┌──

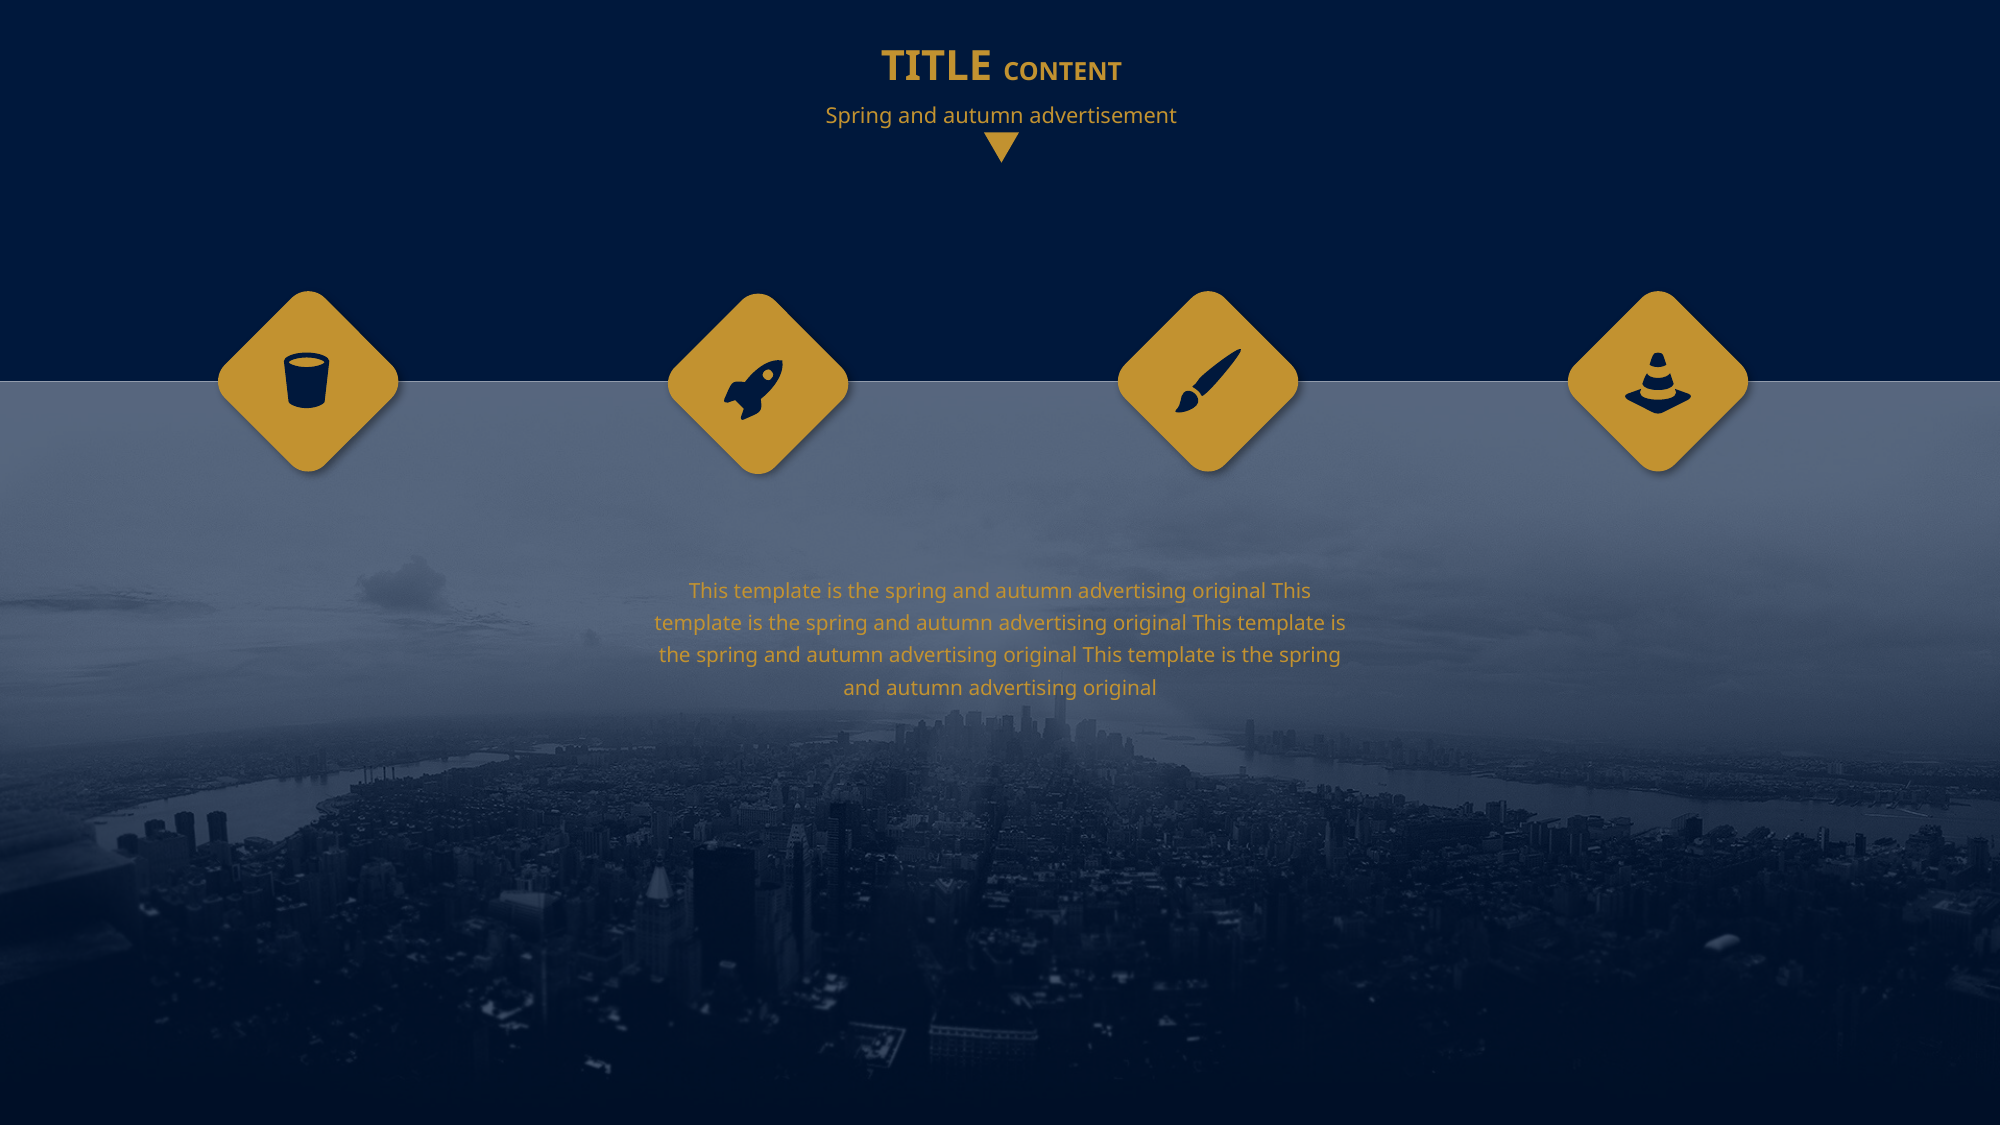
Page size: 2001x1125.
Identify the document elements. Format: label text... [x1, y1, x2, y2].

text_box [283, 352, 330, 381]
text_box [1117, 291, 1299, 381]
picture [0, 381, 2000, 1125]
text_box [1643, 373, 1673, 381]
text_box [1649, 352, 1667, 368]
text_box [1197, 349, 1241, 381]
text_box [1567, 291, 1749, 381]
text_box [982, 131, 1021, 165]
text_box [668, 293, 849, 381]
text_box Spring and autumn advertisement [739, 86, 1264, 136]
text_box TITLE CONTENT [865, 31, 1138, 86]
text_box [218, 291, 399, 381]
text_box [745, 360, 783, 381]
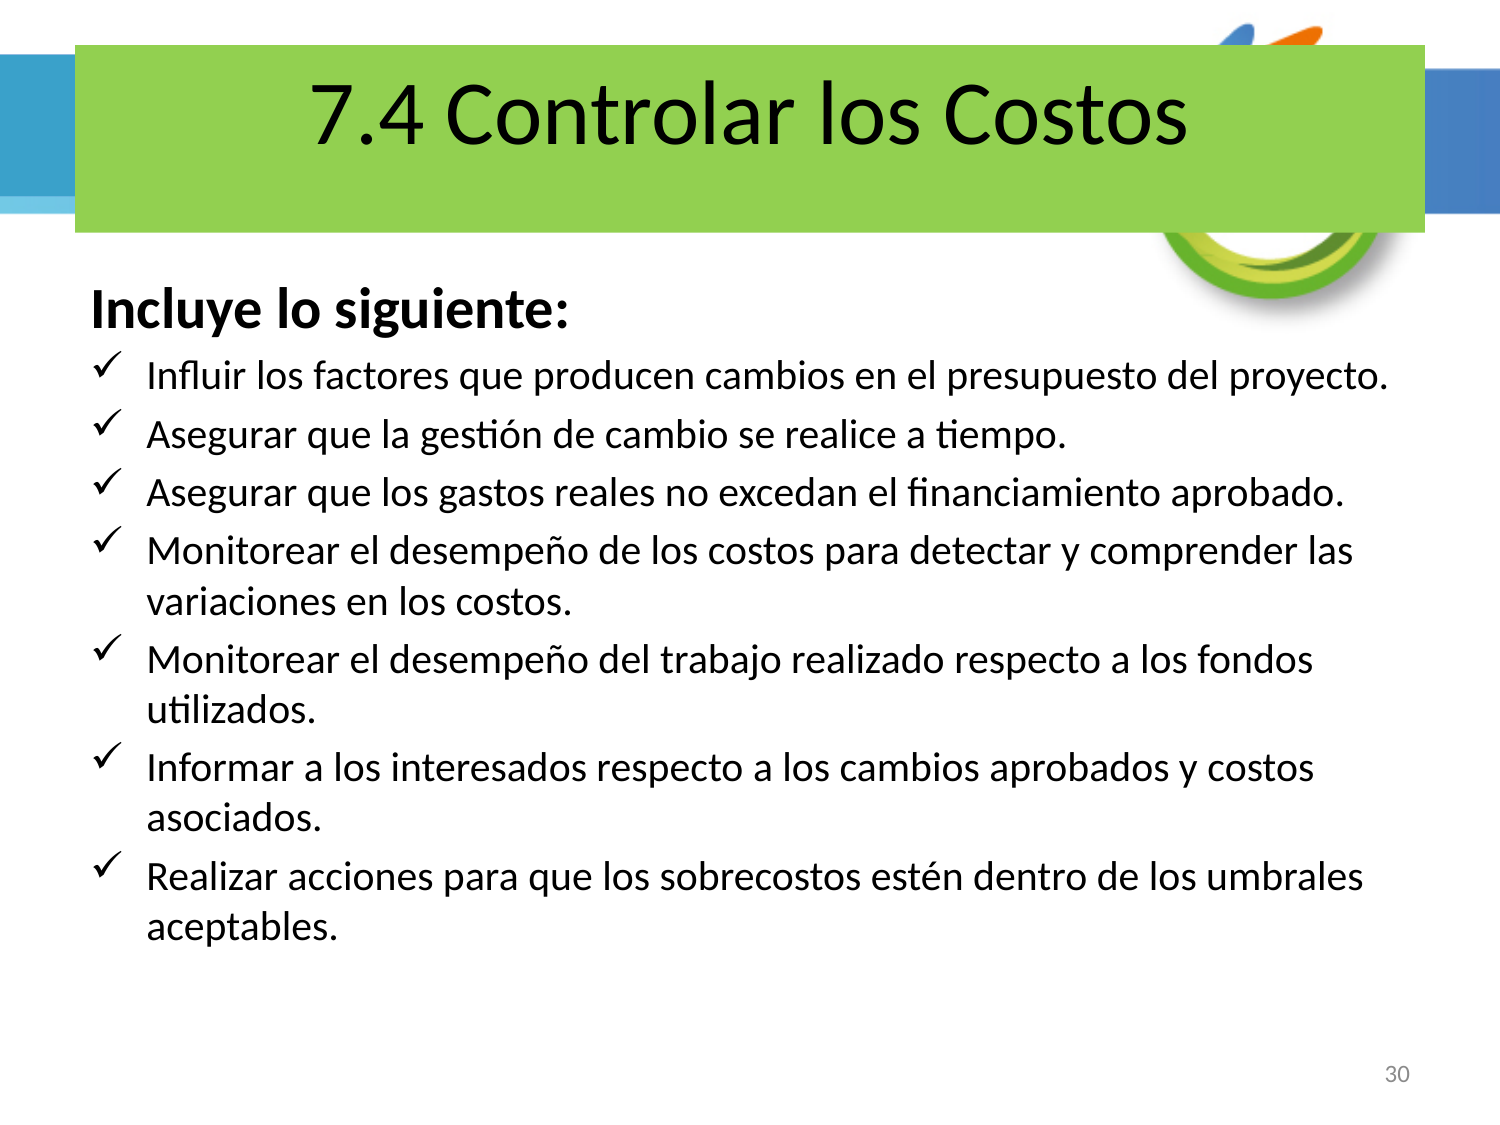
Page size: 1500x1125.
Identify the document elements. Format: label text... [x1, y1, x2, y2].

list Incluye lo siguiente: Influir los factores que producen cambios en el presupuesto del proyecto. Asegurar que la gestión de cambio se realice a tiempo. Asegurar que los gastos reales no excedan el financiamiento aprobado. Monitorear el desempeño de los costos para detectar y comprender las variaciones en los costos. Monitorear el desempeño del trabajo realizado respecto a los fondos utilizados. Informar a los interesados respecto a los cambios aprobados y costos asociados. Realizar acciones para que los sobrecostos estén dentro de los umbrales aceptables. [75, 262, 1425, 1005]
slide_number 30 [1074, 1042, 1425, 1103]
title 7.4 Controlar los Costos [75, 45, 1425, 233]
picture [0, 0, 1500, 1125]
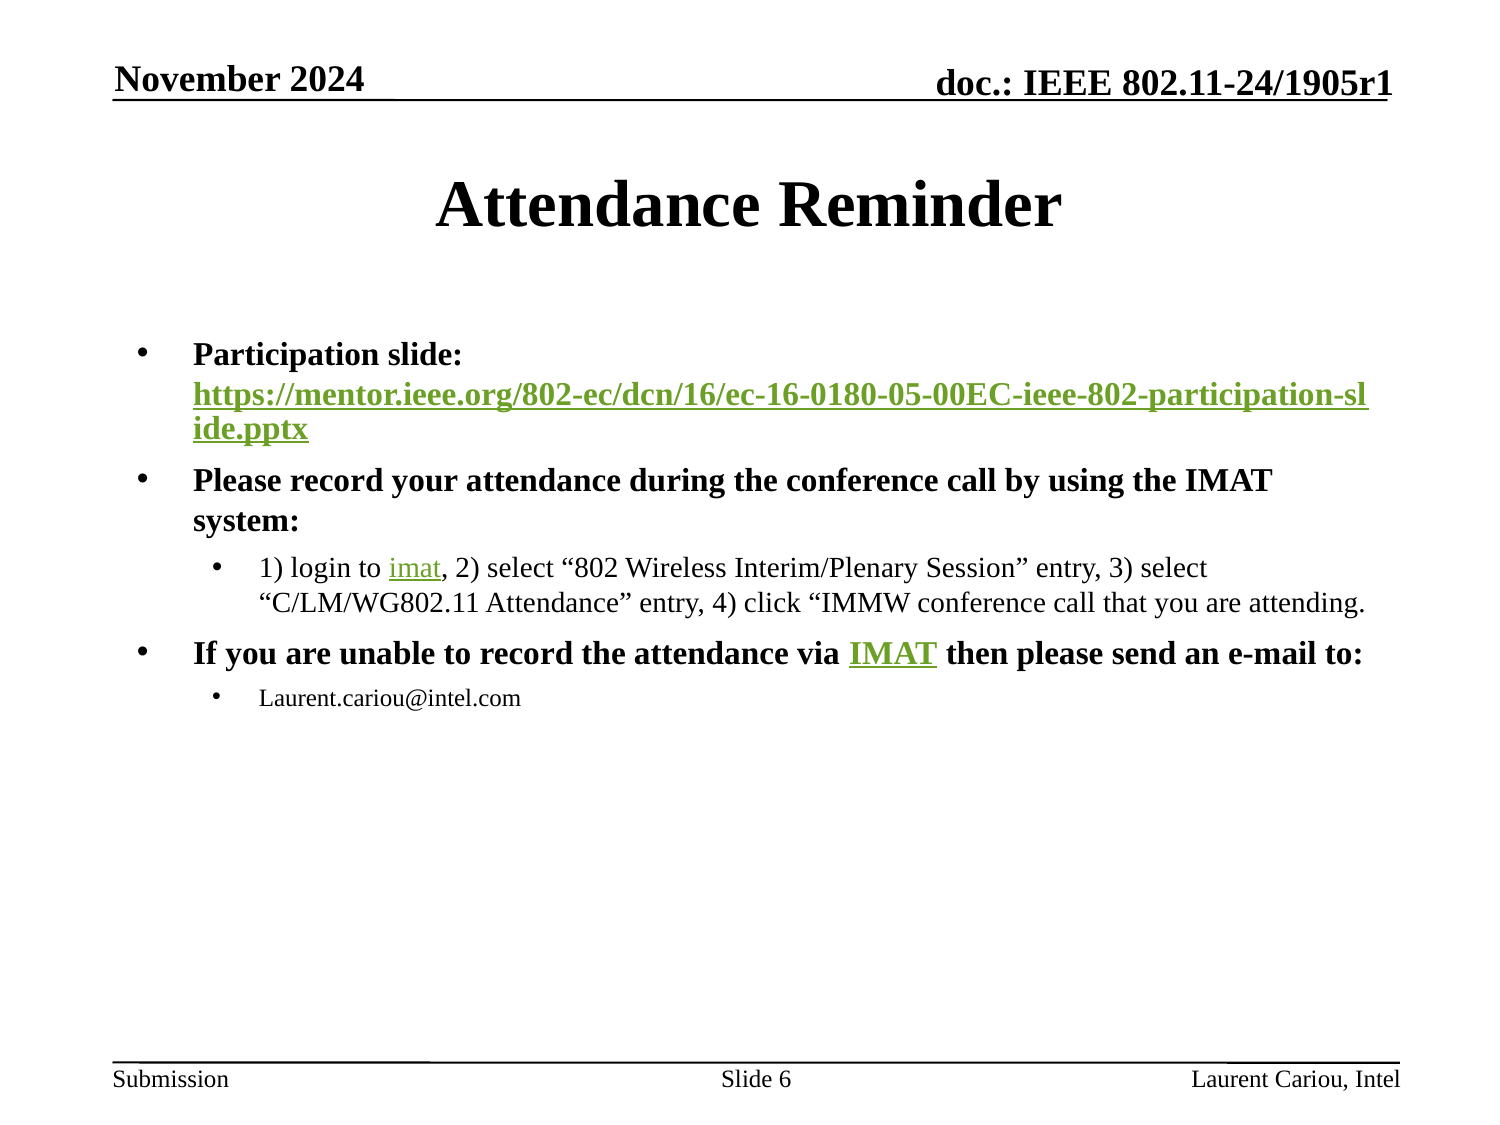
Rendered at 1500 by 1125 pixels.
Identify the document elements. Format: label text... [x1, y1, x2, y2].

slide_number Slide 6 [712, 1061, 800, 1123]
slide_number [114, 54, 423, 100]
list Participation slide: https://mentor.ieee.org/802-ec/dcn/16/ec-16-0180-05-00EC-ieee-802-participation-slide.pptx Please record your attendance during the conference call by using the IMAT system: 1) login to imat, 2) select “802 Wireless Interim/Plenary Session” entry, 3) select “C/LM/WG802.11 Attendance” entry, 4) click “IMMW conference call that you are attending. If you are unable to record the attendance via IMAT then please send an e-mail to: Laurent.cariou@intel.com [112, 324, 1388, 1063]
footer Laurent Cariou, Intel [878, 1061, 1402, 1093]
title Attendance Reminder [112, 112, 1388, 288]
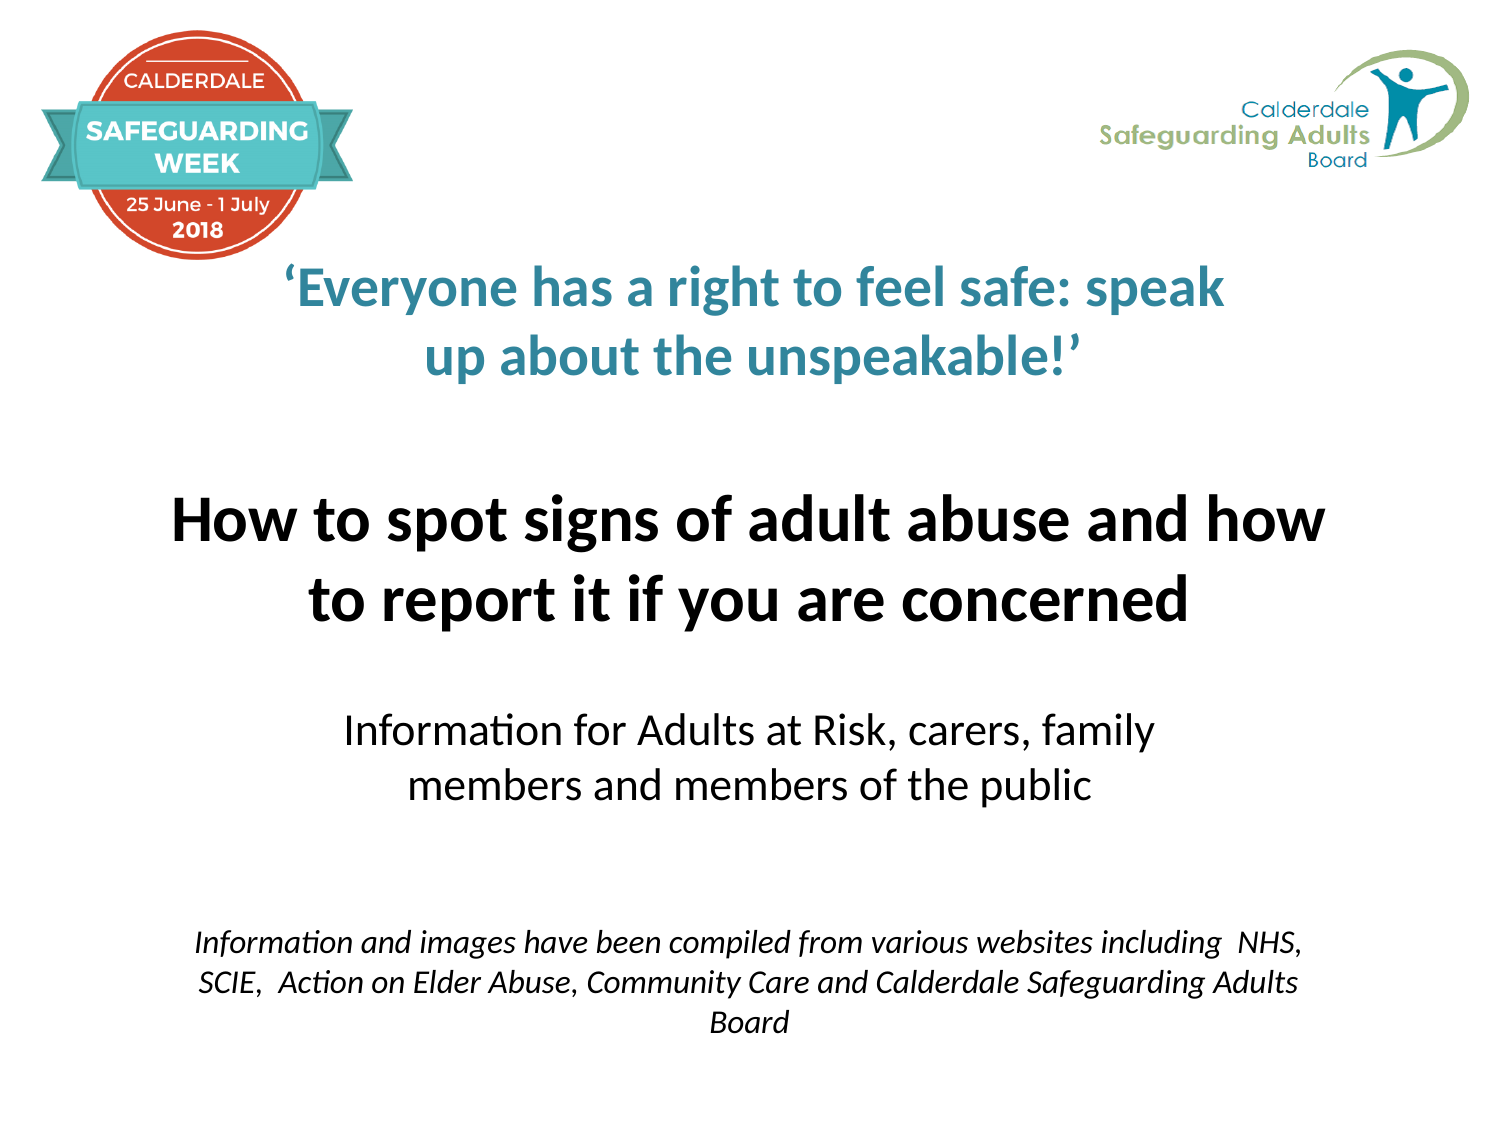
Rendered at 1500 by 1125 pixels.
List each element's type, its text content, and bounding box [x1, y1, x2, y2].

└──

■ BRIEF ■
Look through the data above for the word "Page". Report each line where it occurs.

■ RESULT FOR THIS TASK ■
Page size: 2001x1125.
Page size: 1500x1125.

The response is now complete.